I knew who it had to be before she spoke, and I knew precisely how her voice would sound. “Gev?”
“Hello, Niki.” You couldn’t say that and let it go at that. There had to be more. The standard words. “I’m sorry about Ken, Niki.”
“It’s so—so unfair. That’s all I can think. So unfair.”
“I know.”
“I’m lost, Gev. Just terribly lost and alone. I want tocrawl away and hide. But there’s all these business things I don’t understand. I just talked to Lester. He said you’re upset.”
“About Ken. And Lester irritated me.”
“He shouldn’t have gone down there. He thought it would be all right after we couldn’t get in touch with you yesterday.”
“I supposed he told you I refused to sign the proxy.”
“I don’t know what he said. I hardly listened to him. Oh, Gevan, it’s raining here like it would never end. Fat gray rain. What do they say—a good day for a funeral?” The sound she made was half-sob, half-laugh.
“Easy Niki.”
“Lester didn’t know whether you’re coming up here or not. Maybe you should come up here, Gev. I—I want to see you.”
Yes, you want to see me. To check on the damage, maybe. Ken never would have touched you without invitation. Bitch.
I kept thinking of how she would look. Four years older now. Sitting with her fingers white on the telephone, a strand of that black hair swinging forward, to be thrown back with the familiar, impatient gesture. In the right light her hair would glint violet and blue. Her eyes were a strange blue, darker when she was troubled or aroused. Now she would be staring into an empty distance, her white teeth set into the roundness of underlip, and she would be wearing black …
I could sense the pull of her, the sheer physical pull that could moisten my palms, shorten my breath, even when she was fifteen hundred miles away. I remembered my finger tips on the silk of her cheek, remembered how when my arms were around her I could feel, under my palm, the slow warm sliding of her muscles under the warmth of her back.

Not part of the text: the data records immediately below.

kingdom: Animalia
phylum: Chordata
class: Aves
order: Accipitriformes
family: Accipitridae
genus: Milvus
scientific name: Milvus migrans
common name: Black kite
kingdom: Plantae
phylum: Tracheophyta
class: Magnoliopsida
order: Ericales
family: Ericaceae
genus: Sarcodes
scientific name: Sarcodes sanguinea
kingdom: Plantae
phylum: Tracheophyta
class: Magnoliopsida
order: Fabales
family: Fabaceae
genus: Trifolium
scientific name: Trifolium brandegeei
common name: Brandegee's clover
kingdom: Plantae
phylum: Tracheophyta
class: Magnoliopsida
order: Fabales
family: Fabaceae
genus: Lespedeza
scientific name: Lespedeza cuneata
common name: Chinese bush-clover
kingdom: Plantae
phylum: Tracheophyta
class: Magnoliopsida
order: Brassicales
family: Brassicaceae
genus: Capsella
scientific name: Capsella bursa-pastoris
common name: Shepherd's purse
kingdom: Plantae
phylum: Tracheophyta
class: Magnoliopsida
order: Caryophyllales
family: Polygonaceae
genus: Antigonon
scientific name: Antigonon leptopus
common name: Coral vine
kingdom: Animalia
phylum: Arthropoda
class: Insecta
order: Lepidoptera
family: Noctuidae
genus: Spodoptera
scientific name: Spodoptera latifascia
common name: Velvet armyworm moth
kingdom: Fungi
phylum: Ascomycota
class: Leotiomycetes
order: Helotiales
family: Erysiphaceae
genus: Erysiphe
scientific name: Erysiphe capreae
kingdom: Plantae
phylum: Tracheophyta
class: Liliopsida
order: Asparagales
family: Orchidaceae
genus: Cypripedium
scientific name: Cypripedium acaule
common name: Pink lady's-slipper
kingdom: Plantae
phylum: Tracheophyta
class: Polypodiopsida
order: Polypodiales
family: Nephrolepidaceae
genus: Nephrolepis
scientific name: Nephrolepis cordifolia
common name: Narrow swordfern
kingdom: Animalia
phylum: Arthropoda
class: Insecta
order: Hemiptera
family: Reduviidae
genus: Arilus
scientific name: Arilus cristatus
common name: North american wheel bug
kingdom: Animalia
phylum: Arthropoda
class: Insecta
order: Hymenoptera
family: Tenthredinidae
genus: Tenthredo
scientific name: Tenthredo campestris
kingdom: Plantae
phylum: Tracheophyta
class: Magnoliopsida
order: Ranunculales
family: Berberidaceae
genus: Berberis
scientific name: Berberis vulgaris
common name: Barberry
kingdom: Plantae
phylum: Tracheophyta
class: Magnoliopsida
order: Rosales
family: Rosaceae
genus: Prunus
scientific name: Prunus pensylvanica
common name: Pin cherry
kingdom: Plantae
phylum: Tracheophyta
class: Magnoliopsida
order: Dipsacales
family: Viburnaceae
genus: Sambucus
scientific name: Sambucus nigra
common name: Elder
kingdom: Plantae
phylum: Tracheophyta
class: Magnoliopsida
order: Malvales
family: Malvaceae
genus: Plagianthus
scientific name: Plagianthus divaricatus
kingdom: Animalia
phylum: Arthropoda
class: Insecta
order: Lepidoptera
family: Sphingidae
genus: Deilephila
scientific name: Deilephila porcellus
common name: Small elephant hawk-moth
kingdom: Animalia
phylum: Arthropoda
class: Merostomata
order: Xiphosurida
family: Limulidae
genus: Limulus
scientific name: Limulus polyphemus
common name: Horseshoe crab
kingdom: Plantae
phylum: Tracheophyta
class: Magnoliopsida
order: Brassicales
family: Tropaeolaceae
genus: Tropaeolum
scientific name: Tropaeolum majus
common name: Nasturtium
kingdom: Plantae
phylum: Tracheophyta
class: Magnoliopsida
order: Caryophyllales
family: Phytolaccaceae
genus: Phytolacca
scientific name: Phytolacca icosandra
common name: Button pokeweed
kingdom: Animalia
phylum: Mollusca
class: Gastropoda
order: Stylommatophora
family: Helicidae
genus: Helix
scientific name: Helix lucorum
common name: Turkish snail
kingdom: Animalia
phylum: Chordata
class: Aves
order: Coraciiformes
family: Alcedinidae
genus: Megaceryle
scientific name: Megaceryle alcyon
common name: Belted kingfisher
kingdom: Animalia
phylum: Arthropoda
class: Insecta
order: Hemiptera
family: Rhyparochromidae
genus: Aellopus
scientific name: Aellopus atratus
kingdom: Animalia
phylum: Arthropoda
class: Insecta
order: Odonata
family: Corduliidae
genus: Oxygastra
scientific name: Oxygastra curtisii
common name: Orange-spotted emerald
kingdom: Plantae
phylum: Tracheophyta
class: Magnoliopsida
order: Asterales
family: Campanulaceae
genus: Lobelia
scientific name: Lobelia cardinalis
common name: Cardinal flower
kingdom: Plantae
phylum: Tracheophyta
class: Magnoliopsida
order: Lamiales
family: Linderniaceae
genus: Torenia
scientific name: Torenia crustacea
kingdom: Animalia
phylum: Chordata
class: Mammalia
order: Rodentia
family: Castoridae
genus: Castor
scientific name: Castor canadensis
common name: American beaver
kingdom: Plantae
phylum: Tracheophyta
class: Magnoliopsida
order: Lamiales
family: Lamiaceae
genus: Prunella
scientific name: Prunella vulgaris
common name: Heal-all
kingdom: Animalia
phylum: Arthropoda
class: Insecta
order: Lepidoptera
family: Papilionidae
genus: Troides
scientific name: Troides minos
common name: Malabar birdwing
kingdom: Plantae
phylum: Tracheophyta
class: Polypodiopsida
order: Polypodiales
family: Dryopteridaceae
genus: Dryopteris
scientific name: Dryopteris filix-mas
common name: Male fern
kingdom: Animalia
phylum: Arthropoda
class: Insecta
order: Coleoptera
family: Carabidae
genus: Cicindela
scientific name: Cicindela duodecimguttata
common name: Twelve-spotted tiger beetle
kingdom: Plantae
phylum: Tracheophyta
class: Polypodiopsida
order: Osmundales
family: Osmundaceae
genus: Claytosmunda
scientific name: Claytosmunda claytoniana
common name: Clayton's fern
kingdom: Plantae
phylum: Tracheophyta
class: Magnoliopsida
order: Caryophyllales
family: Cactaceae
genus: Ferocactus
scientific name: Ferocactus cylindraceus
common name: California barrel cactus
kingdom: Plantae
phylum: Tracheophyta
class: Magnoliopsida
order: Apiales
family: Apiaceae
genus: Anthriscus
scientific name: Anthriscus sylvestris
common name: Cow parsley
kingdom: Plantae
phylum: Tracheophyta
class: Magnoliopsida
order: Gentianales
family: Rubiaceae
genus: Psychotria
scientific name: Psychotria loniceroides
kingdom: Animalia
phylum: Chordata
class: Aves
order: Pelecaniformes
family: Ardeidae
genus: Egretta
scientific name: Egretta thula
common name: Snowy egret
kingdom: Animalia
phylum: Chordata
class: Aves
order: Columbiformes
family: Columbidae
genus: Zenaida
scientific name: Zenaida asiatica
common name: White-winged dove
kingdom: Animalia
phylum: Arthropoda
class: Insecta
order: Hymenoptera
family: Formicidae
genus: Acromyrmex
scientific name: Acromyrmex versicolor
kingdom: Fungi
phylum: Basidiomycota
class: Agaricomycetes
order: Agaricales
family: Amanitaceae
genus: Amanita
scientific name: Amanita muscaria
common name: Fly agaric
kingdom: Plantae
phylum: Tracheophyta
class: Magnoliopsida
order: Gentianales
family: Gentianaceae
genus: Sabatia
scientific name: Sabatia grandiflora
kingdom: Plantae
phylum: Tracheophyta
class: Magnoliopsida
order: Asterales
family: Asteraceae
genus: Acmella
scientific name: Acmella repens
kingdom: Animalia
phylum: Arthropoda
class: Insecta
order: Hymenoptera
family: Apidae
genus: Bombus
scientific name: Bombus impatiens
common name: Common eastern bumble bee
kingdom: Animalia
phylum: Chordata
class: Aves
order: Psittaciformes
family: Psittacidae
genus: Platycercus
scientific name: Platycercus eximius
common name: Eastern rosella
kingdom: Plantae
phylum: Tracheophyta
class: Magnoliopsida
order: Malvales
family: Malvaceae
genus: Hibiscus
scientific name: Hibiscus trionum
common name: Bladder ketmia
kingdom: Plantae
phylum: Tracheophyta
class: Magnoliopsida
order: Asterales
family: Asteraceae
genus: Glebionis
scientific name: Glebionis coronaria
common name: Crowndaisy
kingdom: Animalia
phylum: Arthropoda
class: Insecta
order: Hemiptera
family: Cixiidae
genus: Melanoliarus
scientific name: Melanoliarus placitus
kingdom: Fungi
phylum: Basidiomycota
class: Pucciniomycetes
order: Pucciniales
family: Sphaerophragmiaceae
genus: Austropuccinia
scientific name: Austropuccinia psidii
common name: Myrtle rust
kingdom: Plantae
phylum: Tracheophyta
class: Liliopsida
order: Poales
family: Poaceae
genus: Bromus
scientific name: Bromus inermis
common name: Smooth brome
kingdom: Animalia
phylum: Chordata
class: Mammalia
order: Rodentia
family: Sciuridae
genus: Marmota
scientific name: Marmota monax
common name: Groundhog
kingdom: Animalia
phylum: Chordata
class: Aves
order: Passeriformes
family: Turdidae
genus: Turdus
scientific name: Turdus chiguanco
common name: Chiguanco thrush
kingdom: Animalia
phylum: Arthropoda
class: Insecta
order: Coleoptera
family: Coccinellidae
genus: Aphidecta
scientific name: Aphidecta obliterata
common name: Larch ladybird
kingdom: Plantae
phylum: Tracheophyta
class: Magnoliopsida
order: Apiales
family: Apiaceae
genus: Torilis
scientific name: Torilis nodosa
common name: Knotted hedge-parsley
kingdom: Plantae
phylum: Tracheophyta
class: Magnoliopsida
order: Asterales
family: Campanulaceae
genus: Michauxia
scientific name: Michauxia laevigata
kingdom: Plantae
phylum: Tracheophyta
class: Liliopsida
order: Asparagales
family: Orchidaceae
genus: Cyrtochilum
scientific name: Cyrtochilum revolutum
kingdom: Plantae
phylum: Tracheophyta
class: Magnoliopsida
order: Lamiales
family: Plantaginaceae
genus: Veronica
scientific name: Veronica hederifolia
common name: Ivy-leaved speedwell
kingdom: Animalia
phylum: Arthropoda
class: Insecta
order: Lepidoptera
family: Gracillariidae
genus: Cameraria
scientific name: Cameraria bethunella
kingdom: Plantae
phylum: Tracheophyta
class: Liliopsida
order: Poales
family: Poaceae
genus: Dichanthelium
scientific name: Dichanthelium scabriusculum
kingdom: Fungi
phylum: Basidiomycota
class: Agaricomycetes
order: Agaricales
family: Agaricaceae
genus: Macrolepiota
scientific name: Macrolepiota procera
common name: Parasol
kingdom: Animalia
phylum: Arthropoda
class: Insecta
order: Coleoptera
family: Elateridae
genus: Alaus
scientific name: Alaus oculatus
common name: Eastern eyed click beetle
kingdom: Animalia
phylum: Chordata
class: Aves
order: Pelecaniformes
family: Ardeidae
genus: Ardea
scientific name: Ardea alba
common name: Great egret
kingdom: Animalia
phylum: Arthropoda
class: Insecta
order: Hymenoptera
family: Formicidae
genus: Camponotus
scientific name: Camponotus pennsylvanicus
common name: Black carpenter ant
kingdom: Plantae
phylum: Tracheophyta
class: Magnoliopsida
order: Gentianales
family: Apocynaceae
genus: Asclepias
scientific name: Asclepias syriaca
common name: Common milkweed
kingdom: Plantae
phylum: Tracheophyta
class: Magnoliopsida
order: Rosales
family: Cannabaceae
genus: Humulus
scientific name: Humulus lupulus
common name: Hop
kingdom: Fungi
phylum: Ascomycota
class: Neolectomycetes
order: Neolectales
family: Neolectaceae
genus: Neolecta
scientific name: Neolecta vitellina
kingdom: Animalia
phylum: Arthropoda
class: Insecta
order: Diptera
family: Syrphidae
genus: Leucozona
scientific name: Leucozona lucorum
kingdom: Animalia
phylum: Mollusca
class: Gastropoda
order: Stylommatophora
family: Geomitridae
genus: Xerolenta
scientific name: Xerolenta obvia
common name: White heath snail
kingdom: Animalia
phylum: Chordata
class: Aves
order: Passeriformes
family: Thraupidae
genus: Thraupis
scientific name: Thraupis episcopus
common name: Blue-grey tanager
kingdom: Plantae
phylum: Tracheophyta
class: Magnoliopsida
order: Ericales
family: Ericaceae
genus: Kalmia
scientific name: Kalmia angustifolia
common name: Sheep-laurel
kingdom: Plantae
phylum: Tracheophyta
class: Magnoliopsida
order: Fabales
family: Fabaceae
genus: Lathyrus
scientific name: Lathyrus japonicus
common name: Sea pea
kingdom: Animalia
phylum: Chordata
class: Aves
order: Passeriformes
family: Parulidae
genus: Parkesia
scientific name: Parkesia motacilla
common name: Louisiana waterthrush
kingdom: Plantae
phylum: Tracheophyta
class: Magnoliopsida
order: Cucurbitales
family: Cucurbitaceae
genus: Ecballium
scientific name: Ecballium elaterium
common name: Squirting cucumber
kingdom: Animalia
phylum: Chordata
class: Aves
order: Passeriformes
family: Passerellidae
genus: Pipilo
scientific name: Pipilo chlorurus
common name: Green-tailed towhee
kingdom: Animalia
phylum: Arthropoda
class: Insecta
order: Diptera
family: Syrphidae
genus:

“Like Lester said,” I told her harshly, “I haven’t decided.”
“I’m sorry I said that. I wasn’t thinking. I haven’t any right to ask you to come up here, or ask you for anything, Gevan.”
“You have a right to ask. You were my brother’s wife. I want to do anything I can for you, naturally.”
Her voice became fainter and there were noises on the line. I had to strain to hear her. “… all this company business. I don’t know. I have to leave soon, Gev. Good-by.”
“Good-by, Niki.” I went to the window. The rain came out of the west.